CO₂の特徴とアクアリウム

CO₂(二酸化炭素、炭酸ガス)について、アクアリウムではPHコントローラーを使いPHの調節や、珊瑚水槽のカルシウムリアクター等に使用されてきましたが、特に多かったのは水草の光合成に必要な炭素の補給として水草水槽に使われてきました。

CO₂の特徴は理科では空気より重く、植物が光合成で消費し酸素を放出すると習いました。アクアリウム的には、水に溶けやすく、曝気などでは逃げやすいので、CO₂を直接添加する水草水槽では、水面をあまり揺らさない外部フィルターや内部フィルターや水中モーターを使った底面フィルターなどが以前は一般的でした。

また、CO₂が水に溶けると水中の水素イオンが増えてPHが下がります。酸素が水に溶けるのとは違い、CO₂が水に溶けるというのはH₂Oと反応してH⁺とHCO₃⁻に電離して水素イオンが増えるからPHが下がるのですが、アルカリほど電離度は高いので、PHの変化は激しくなります。ですので、CO₂の添加のしすぎでPHショックを受けないように気を付ける必要があります。

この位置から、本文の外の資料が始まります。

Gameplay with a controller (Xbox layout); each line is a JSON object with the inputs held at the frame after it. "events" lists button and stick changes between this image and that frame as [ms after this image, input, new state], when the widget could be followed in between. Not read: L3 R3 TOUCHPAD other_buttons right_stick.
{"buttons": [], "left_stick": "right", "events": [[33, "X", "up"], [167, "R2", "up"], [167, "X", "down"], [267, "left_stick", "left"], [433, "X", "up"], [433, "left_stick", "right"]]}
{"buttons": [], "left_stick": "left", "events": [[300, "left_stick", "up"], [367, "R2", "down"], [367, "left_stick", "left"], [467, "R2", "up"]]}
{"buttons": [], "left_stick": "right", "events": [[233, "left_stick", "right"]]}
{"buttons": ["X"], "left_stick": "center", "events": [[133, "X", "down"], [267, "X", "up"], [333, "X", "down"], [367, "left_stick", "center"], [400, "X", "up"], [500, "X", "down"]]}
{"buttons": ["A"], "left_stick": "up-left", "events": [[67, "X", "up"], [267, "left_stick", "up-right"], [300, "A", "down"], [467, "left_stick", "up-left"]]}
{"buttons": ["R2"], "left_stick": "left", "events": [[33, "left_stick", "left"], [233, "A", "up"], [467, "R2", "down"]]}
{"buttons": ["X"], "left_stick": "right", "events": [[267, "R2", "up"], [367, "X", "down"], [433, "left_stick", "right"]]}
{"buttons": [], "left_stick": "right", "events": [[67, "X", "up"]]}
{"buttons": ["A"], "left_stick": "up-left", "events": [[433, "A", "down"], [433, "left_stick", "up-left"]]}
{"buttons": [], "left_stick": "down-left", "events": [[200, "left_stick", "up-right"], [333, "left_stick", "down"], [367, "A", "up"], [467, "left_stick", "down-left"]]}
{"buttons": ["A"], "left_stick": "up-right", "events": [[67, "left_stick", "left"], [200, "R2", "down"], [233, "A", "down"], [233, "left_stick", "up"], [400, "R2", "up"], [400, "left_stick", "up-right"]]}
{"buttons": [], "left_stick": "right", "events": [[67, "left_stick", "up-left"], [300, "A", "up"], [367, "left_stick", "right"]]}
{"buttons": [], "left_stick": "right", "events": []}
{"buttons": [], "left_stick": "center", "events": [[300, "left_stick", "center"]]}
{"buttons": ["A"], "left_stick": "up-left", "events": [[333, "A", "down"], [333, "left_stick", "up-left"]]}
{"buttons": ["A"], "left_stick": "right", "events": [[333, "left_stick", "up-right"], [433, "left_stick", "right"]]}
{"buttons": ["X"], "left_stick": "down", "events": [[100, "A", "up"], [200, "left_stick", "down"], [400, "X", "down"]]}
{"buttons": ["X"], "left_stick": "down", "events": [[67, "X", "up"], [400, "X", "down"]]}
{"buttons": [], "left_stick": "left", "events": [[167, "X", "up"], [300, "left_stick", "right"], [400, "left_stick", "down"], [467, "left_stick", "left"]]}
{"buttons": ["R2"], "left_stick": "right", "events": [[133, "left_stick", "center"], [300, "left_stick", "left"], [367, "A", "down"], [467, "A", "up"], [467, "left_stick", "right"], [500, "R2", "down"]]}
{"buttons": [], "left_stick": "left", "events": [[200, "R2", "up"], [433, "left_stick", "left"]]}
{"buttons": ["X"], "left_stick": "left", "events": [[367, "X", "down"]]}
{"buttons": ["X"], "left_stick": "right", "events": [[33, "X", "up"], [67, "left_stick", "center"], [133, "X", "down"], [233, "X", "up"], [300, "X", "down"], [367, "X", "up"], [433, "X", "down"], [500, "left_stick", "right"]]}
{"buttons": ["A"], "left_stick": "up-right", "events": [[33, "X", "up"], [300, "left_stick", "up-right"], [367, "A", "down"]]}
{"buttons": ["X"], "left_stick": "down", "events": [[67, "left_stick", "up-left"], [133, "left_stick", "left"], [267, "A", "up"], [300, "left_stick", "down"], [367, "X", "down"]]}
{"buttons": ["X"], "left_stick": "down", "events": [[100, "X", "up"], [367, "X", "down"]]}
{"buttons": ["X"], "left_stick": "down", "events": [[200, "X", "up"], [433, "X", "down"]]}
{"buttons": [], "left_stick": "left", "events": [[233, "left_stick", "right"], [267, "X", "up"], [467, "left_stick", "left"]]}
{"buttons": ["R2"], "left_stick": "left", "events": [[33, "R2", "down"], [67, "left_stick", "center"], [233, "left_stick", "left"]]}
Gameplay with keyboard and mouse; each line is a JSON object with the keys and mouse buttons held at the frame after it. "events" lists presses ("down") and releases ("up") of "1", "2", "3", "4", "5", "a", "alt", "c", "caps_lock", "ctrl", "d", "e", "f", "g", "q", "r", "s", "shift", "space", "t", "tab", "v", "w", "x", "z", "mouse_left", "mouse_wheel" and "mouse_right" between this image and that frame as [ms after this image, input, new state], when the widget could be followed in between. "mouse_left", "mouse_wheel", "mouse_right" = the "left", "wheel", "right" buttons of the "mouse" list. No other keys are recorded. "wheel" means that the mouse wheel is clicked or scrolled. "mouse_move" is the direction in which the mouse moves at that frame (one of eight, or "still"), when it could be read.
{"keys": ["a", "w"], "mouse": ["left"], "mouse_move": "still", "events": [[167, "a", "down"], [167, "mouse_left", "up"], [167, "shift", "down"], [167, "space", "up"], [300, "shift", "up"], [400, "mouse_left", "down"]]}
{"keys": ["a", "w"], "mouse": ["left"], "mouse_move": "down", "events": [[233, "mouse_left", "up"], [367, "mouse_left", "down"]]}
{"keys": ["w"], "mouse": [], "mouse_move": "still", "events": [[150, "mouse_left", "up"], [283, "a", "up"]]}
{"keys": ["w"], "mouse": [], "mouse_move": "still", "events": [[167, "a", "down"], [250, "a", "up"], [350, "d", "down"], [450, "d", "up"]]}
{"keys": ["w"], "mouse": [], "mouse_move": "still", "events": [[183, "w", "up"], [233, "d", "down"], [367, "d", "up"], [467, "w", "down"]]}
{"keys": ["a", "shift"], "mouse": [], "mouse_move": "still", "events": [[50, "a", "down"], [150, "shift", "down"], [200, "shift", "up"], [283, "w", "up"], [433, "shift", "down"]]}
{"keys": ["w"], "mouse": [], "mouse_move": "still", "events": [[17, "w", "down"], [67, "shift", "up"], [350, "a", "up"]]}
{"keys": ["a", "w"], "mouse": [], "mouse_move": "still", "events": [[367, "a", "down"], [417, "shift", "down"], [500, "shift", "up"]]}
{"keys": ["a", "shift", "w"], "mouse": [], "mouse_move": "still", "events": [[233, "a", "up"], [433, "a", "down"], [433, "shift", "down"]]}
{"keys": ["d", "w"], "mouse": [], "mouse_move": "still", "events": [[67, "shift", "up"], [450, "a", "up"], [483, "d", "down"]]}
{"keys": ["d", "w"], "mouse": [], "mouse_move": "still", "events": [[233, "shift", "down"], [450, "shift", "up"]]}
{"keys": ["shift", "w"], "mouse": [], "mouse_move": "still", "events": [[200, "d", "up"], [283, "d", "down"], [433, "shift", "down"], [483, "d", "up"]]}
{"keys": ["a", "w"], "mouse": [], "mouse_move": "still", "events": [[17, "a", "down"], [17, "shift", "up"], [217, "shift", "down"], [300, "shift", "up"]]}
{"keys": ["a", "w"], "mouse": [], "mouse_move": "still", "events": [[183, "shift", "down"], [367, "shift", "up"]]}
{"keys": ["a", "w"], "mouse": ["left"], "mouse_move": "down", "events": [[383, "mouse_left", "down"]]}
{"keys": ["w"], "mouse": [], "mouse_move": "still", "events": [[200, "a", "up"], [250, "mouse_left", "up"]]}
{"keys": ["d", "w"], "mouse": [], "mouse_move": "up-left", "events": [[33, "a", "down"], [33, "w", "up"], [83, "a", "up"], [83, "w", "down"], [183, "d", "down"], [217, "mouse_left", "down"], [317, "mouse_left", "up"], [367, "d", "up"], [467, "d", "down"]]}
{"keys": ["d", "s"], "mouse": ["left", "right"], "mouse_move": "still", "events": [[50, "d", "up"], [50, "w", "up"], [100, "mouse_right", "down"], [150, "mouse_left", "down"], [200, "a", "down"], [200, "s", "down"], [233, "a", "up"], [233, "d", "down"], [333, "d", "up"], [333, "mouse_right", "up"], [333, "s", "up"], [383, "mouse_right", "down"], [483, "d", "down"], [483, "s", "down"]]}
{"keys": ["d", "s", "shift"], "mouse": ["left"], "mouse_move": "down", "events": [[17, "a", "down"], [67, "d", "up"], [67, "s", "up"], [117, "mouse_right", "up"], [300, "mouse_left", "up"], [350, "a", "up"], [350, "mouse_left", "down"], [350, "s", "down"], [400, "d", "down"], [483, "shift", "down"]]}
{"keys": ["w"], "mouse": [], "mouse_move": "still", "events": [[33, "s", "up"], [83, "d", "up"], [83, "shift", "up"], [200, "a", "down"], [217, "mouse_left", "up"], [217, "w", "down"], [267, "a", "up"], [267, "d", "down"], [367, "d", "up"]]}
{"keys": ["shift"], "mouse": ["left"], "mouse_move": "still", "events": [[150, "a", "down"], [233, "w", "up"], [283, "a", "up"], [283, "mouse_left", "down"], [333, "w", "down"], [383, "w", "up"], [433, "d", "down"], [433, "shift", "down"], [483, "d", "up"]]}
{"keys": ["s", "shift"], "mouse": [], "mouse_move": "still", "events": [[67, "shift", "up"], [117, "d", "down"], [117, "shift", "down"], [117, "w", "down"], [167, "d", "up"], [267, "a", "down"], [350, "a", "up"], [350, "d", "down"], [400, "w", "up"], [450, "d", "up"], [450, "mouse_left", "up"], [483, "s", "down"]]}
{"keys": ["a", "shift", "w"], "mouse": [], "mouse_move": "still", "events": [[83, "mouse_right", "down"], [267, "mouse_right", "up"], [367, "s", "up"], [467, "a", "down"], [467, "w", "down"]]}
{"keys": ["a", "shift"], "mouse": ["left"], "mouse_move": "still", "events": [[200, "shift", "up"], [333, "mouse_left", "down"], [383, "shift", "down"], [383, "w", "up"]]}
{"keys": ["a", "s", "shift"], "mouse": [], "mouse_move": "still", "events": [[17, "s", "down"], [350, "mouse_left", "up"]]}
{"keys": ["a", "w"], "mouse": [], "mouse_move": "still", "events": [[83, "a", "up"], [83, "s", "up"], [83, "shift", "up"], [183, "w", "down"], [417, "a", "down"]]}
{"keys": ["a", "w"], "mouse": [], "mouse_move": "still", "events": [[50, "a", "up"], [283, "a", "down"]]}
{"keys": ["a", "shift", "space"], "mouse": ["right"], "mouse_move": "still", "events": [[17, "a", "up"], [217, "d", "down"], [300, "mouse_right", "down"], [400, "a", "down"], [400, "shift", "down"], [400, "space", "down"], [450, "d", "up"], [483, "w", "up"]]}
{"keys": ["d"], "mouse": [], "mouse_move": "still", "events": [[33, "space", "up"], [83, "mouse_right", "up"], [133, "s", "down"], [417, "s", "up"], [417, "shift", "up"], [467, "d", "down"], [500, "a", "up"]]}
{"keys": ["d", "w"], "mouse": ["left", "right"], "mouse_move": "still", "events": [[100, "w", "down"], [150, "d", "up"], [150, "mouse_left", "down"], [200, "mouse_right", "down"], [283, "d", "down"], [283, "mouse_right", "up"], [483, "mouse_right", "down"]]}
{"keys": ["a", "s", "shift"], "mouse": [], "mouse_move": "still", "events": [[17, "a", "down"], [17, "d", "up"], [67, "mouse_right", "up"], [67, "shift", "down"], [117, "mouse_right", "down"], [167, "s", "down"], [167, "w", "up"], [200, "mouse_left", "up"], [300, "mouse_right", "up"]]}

初期の添加器具は連続添加できないレギュレーターや缶だったので水槽内に拡散筒を設置してCO₂を溶かすのが一般的でした。溶けやすい性質を利用して、照明点灯と同時に拡散筒内をCO₂で満タンにして自然に水中に溶けてもらい、消灯時に拡散筒内に残ったCO₂を抜く。というのを繰り返していました。

この頃は、自然任せの添加だったので、それほどCO₂を溶かすことができず、PHが変化するほどではありませんでした。しばらくして連続添加できるレギュレーターがADAやジャレコから発売されるようになり、拡散器もデュプラや日動からシャワーパイプの代わりに取り付けるトルネード等や外部フィルターの出水側に接続するCO₂ミキサーが発売され、今ではCO₂ストーンやパレングラスが主流になりましたが、強制的に溶かすので、自然に溶ける拡散筒と違い、水槽内の水草が消費する量より多いCO₂を添加するとPHが下がるようになります。

KH(炭酸塩硬度)とCO₂濃度でPH(水素イオン濃度)が変化しますから、照明点灯時のCO₂添加と夜間消灯時のエアレーションでPHが大きく変化しないようにCO₂添加量とエアー量を調整する必要があります。